Fig. 4 Effects of microbial inoculation-induced root exudates of Amorpha fruticosa Linn. on soil aggregation, microbial communities, and organic carbon during incubation experiments. (a) Effects of inoculation-induced root exudates on soil mean weight diameter (MWD) . (b, c) Effects of inoculation-induced root exudates on soil particulate organic carbon (POC) and mineral-associated organic carbon (MAOC) . Box-Whisker plots show the mean (plus sign), median (center line), interquartile range (box), and 5th–95th percentiles (whiskers) . Linear mixed effect models (LMMs) are used to assess the effects of microbial inoculation (MI) and incubation duration (D) . (d) Constrained principal coordinate analysis (CPCoA) of Bray–Curtis dissimilarities showing bacterial and fungal community structures across treatments.

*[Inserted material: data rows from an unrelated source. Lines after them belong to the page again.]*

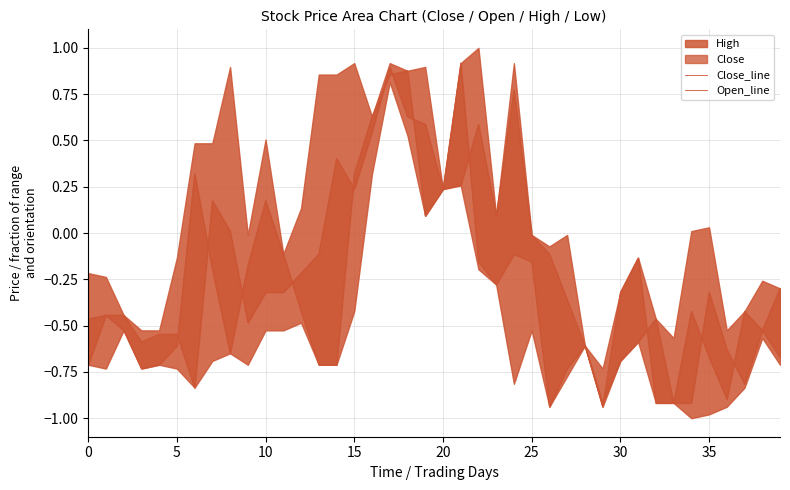

What is the value of the Open_line point at the 28th from the left?

-0.7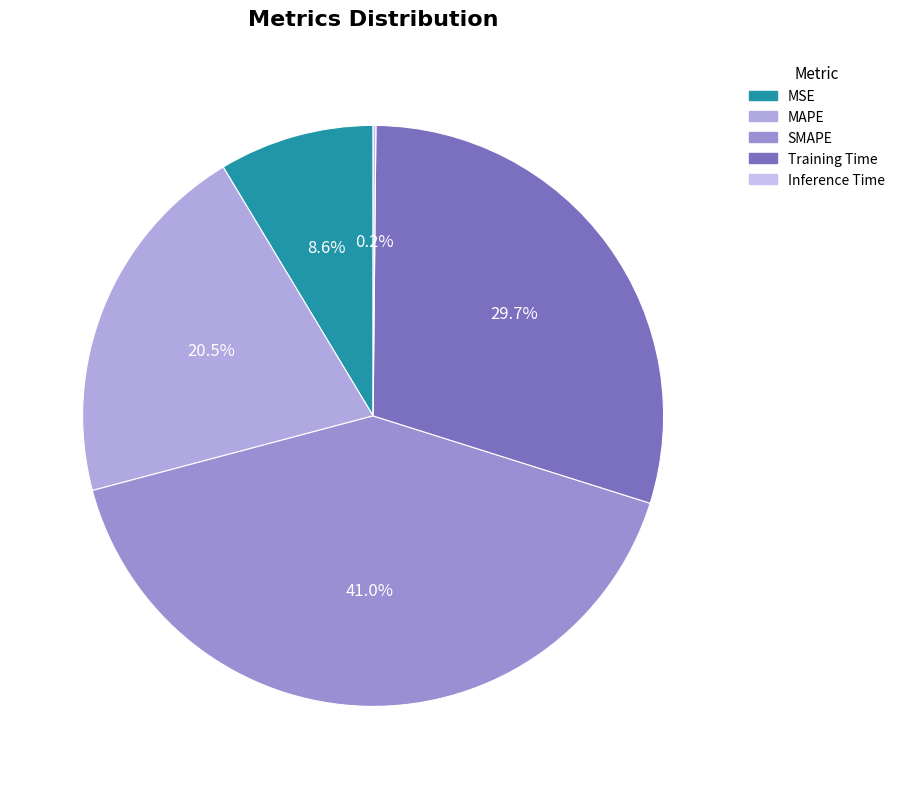

Is it true that Inference Time is 1% of the pie?

False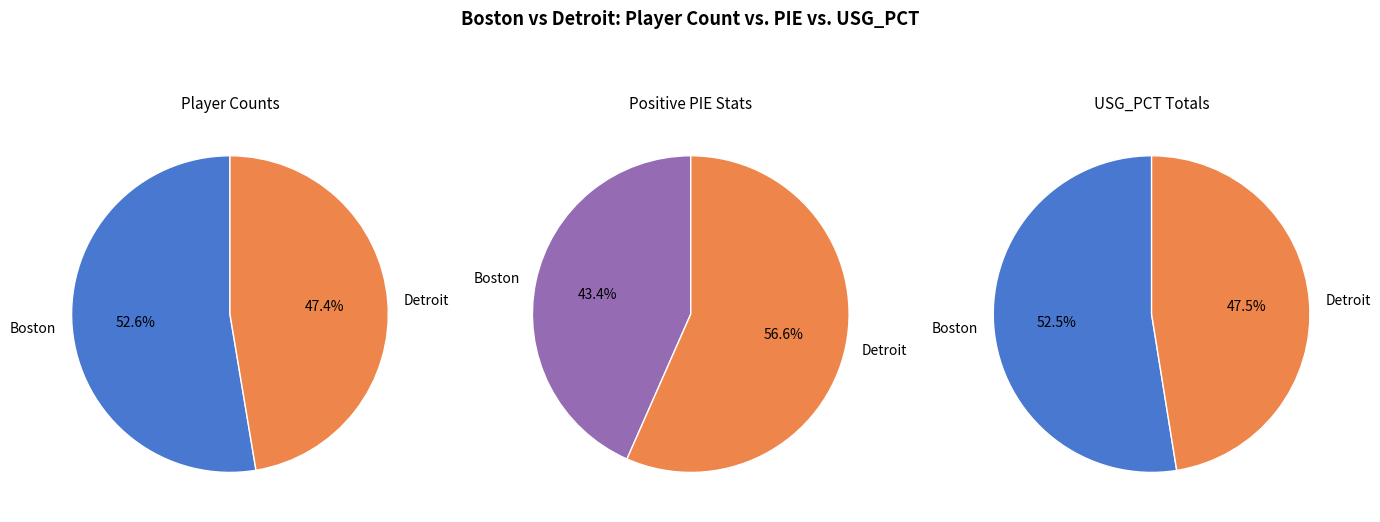

Which category has the biggest portion of the pie?

Boston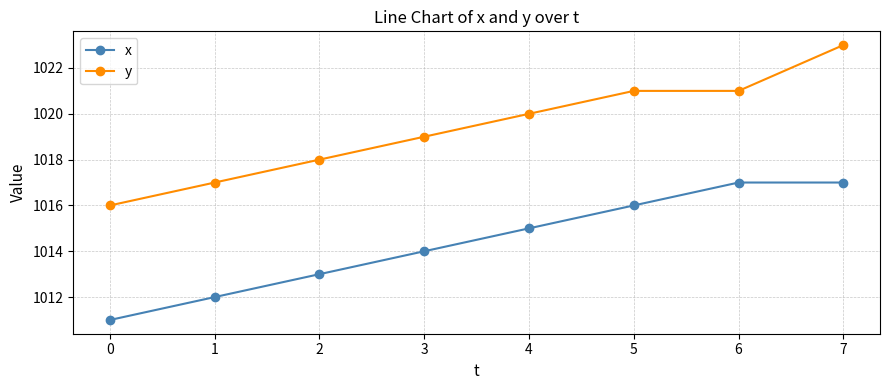

What is the value of the x point at the 7th from the left?

1017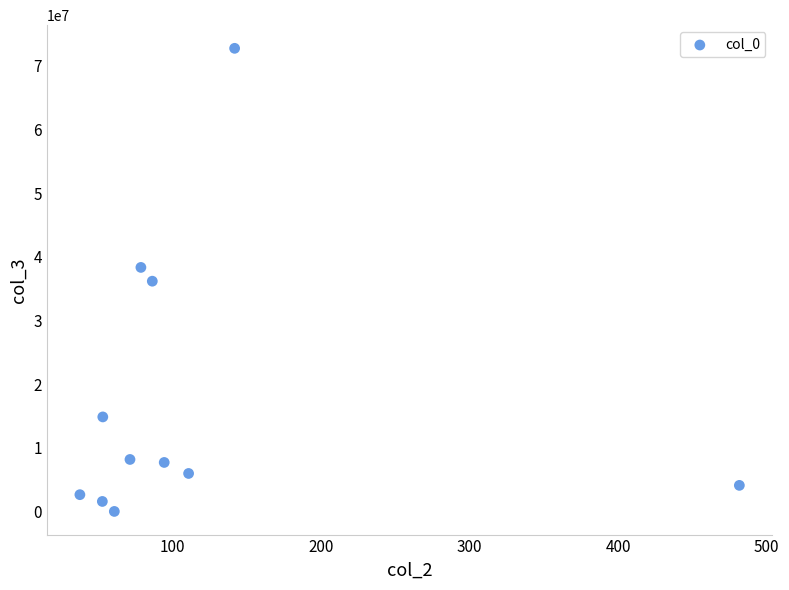

What is the range of Y values (max minus min)?

72742000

Permutational multivariate analysis of variance (PERMANOVA) is used to assess the effects of inoculation-induced exudates, aggregate size, and incubation duration, with P values adjusted using the Benjamini–Hochberg method with sequentially modified Bonferroni correction. (e) Mantel test results showing correlations between microbial communities and MWD, POC, and MAOC across aggregate size fractions. Bars represent Mantel’s R, and numbers indicate corresponding P values. Significant correlations (P < 0.05) are shown in blue, and nonsignificant correlations (P ≥0.05) are shown in gray. (f) Spearman correlations between microbial association network node number and MWD, POC, and MAOC. (g) Spearman correlations between microbial association network link number and MWD, POC, and MAOC. Different dashed line colors represent different aggregate size fractions. P values indicate two-sided significance and are adjusted using the Benjamini–Hochberg method with sequentially modified Bonferroni correction. (h) CPCoA of Bray–Curtis dissimilarities showing predicted microbial functional profiles (PICRUSt2) across treatments. (i) Spearman correlations between MWD and predicted abundances of starch-, hemicellulose-, and cellulose-degrading functions. (j) Spearman correlations between MAOC and predicted abundances of starch-, hemicellulose-, and cellulose-degrading functions.